Merge multiple refinements
We also provide a simple way to merge the results from multiple refinement runs. For example, run
e2gmm_merge_patch.py gmm_01 gmm_02 --base gmm_00 --sym c3
if you have the RBD and NTD refinement results in the gmm_01 and gmm_02 folders. It will take the results from gmm_00 as the base and replace the regions of focus using results from gmm_01 and gmm_02 and their corresponding focusing mask files. The program will use unmasked maps for the merge and recompute the FSC to filter the results accordingly. The result will be written as iteration 99 in the base folder, gmm_00.
Patch-by-patch refinement
Finally, we show the patch-by-patch refinement. This process is slow but automatic. In fact, since the scale of movement is relatively small in this particular dataset, the patch-by-patch refinement can render the steps after the global refinement quite useless. I.e., you can simply run this after the global orientation refinement, and get about as good or better results without the manual mask crafting and heterogeneity analysis. However, it is still worth trying the DNN-based analysis if the protein is undergoing large-scale continuous movement, or some domains are not as well resolved after the patch-by-patch refinement.
Starting from the global refinement, run
e2gmm_refine_patch.py gmm_00/threed_05.hdf --npatch 9 --startres 3.5 --masktight --expandsym c3
The program will divide the GMM into 9 patches and focus refine them individually. This will take 9 times longer than the focused refinement of one domain. The results of the patches will be merged together at the end and the final results will be shown as iteration 99.
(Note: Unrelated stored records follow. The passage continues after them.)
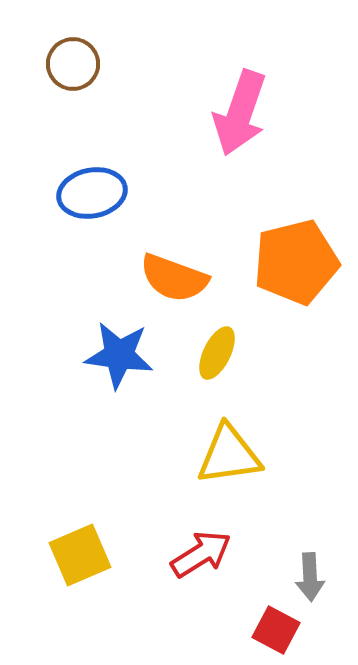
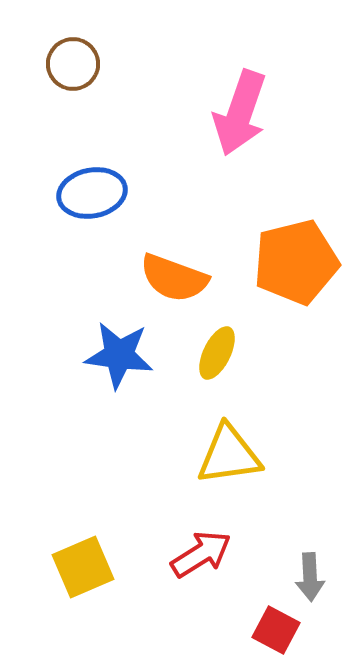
yellow square: moved 3 px right, 12 px down
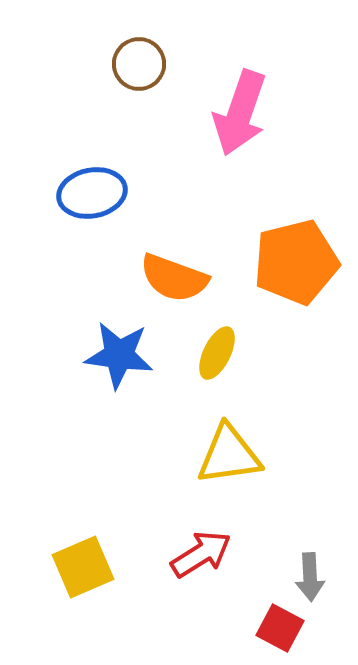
brown circle: moved 66 px right
red square: moved 4 px right, 2 px up
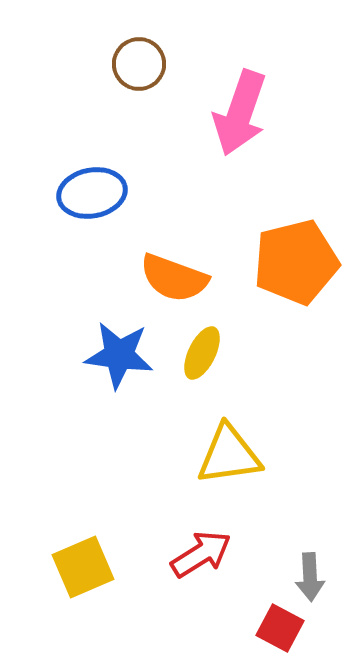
yellow ellipse: moved 15 px left
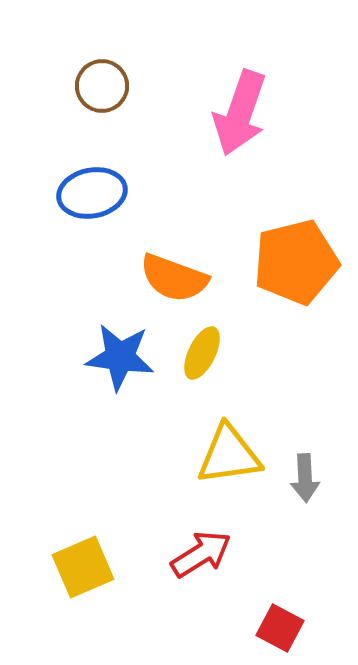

Building motion trajectories from refinements
(After 2023-06-15) From the result of patch-by-patch refinement, or in fact any two or more refinement runs from the tutorial, we can build eigen-motion trajectories based on the difference of alignment of the same particles. For example, to assemble all results from the even half set of the patch-by-patch refinement, run
e2spa_trajfromrefine.py gmm_05/ptcls_*3_even.lst --baseali gmm_05/ptcls_00_even.lst
The movement is a bit subtle since we take information from all patches. You can also view trajectories from a selected local region by providing only the ptcls_xx.lst file focused on that region.